Rechte des Individuums

Kants systematischer Zugang, sein differenziertes Denken und sein Problembewußtsein machen ihn zu einem anregenden und kompetenten Gesprächspartner. Im 20. Jahrhundert wurde er als "Ahnherr der UNO" gepriesen; heute ist der rechtsphilosophische Kant in verschiedenen Disziplinen - politische Philosophie, Politologie und Völkerrechtslehre - der Klassiker geworden, auf den sich viele gerne berufen.

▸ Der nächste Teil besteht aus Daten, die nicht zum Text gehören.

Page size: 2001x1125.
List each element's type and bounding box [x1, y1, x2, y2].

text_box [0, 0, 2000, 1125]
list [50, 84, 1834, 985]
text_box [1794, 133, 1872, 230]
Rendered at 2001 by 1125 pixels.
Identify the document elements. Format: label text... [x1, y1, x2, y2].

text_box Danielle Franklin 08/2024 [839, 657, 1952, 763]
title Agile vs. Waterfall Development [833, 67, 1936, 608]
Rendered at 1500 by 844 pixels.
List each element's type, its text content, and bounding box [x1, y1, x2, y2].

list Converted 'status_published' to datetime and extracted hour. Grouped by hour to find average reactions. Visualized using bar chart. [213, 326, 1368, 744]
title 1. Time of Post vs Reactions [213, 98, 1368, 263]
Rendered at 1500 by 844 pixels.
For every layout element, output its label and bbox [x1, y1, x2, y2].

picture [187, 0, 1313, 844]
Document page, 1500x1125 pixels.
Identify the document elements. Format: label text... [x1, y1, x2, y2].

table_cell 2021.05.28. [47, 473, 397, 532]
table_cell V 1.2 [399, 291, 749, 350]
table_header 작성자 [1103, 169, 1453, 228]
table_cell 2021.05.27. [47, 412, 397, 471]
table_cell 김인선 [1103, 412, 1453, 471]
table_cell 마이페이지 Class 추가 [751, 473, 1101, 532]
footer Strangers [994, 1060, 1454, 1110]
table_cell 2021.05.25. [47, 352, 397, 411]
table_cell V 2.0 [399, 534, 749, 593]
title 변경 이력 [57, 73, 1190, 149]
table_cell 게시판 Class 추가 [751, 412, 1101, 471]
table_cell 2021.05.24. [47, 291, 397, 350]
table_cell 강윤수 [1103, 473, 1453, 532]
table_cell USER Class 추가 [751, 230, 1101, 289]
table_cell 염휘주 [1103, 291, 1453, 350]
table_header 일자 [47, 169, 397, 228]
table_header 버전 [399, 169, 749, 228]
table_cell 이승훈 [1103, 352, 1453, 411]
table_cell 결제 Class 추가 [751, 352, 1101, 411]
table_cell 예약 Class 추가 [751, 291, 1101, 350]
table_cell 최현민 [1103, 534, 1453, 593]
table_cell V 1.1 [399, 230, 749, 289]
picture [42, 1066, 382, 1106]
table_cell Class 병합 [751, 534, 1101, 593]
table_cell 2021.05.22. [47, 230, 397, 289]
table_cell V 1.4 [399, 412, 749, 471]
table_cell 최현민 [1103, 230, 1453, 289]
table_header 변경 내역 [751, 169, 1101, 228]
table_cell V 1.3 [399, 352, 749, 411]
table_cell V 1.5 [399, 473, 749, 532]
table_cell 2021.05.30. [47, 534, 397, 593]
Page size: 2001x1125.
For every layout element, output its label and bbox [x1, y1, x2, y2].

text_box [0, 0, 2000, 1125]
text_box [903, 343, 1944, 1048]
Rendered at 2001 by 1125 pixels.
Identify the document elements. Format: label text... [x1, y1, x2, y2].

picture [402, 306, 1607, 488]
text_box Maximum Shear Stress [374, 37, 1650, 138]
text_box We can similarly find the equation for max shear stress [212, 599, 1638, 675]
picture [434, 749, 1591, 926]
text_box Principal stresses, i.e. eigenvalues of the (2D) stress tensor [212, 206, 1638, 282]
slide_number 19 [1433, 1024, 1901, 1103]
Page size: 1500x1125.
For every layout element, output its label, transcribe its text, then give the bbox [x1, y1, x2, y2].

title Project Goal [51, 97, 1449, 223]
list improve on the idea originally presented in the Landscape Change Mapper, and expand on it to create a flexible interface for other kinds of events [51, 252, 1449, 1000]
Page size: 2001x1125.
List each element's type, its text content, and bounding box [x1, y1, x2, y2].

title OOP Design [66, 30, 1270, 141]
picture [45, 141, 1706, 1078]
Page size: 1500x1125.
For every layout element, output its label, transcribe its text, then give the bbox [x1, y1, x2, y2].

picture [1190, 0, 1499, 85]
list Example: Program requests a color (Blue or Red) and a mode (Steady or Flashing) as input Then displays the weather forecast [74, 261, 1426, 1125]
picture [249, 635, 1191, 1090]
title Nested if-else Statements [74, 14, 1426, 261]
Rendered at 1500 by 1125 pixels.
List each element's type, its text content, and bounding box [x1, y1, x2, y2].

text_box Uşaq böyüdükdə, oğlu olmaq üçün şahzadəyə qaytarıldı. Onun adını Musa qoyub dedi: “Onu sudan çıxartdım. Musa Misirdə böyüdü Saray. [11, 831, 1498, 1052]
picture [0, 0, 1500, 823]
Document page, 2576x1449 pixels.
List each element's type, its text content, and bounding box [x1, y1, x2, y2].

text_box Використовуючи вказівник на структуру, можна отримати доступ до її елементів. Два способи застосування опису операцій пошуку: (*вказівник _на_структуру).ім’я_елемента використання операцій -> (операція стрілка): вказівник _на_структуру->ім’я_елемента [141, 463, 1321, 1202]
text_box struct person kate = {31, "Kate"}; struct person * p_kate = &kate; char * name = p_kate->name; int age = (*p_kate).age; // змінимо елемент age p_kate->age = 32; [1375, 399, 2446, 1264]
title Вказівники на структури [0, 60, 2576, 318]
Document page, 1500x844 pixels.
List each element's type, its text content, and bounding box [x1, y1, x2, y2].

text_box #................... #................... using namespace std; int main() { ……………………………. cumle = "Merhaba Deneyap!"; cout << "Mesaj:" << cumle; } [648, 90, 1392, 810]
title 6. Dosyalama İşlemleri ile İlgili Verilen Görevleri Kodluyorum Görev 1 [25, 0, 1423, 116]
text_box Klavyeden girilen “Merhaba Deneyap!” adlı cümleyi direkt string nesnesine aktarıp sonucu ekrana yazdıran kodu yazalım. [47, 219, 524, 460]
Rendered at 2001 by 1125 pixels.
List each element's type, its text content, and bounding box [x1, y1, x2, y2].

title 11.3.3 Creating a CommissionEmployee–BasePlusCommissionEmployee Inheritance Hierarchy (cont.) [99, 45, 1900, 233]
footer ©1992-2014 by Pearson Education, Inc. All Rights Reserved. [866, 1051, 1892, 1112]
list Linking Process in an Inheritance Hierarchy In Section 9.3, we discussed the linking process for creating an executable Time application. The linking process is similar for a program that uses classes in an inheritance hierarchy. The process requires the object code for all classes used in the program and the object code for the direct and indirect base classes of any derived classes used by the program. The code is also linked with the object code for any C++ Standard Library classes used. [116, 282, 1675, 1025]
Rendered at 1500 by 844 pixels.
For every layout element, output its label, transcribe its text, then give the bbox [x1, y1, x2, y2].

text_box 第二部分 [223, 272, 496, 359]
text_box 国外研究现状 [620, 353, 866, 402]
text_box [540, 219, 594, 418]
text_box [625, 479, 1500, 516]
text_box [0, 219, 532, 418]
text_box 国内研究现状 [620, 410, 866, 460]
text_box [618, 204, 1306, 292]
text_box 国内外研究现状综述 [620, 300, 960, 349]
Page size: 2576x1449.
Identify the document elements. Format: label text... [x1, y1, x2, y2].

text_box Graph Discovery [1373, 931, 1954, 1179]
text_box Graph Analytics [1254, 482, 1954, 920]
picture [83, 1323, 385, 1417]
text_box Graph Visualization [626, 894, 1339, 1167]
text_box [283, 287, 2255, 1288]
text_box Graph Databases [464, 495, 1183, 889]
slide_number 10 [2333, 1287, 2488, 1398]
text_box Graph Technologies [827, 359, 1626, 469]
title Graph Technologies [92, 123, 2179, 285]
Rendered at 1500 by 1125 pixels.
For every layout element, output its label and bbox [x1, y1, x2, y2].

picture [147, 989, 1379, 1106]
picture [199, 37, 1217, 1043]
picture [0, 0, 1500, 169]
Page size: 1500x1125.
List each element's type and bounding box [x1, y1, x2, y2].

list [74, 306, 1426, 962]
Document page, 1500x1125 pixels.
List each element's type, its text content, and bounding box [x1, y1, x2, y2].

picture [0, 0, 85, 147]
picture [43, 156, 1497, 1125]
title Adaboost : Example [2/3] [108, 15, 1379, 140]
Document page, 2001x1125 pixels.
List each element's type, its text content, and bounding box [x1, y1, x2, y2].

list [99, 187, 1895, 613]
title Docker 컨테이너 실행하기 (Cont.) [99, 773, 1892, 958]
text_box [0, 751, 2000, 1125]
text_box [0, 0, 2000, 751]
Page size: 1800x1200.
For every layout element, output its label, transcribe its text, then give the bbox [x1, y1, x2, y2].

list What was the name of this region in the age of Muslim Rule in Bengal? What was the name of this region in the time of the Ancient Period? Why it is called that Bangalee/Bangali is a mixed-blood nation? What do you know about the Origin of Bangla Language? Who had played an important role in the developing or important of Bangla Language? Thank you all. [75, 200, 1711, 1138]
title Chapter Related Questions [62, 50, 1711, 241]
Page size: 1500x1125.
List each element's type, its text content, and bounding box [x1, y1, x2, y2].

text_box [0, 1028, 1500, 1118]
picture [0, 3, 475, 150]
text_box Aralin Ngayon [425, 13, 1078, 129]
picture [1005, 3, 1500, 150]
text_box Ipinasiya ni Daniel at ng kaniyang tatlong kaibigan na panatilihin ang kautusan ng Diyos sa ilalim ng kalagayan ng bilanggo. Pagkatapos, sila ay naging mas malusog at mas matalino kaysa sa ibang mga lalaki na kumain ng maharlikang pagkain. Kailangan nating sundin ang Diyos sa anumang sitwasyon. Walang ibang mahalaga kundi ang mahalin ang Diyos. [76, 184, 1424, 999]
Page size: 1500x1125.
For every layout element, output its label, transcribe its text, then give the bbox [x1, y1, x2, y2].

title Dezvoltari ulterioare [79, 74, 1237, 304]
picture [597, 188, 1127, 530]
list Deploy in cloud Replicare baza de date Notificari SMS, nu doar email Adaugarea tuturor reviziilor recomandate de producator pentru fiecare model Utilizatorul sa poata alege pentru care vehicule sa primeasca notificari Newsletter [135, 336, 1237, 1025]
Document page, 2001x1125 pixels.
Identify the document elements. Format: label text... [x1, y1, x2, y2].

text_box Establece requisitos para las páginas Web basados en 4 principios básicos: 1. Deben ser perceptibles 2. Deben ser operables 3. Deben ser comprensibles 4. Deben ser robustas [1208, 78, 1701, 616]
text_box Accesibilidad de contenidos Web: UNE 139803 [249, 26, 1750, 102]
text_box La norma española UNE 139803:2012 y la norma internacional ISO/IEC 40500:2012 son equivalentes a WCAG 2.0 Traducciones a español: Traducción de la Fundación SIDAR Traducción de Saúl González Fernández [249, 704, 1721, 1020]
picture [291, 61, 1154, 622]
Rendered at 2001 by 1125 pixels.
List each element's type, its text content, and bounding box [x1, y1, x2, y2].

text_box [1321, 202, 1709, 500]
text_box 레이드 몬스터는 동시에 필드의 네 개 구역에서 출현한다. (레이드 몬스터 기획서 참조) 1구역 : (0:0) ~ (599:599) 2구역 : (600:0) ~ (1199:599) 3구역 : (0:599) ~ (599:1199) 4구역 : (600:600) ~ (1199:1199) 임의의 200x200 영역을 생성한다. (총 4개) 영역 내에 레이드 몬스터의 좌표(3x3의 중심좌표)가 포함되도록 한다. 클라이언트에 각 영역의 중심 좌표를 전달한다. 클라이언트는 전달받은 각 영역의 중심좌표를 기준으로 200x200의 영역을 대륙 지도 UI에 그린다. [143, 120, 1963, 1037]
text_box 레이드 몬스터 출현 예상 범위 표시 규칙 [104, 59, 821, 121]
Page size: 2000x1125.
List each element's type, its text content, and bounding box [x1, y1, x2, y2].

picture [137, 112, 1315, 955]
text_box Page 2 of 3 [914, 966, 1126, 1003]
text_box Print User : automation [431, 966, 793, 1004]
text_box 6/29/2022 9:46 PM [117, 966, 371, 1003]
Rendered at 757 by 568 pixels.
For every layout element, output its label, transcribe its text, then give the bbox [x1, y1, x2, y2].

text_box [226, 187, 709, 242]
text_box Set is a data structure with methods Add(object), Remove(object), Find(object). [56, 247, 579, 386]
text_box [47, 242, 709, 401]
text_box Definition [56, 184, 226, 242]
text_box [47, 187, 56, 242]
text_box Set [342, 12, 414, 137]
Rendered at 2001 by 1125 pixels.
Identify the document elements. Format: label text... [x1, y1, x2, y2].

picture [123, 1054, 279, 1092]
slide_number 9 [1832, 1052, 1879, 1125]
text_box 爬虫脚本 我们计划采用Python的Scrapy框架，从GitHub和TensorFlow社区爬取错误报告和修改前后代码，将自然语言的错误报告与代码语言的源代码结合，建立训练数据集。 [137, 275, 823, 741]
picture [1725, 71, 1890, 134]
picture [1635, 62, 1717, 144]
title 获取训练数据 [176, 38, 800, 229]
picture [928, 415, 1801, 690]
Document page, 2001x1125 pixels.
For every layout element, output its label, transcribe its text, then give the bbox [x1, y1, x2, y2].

Der Autor ist AHS-Lehrer und Dozent für Neuere Geschichte an der Universität Wien.

Kantkongress in Wien

Zu den Stichworten "Recht - Geschichte - Religion" veranstaltet die Österreichische Akademie der Wissenschaften von 4. - 6. März 2004 ein internationales Symposium über die Bedeutung Kants für die Philosophie der Gegenwart. Eröffnungsredner ist Jürgen Habermas, weitere Referenten sind u. a. Axel Honneth (Frankfurt) und Volker Gerhardt (Berlin).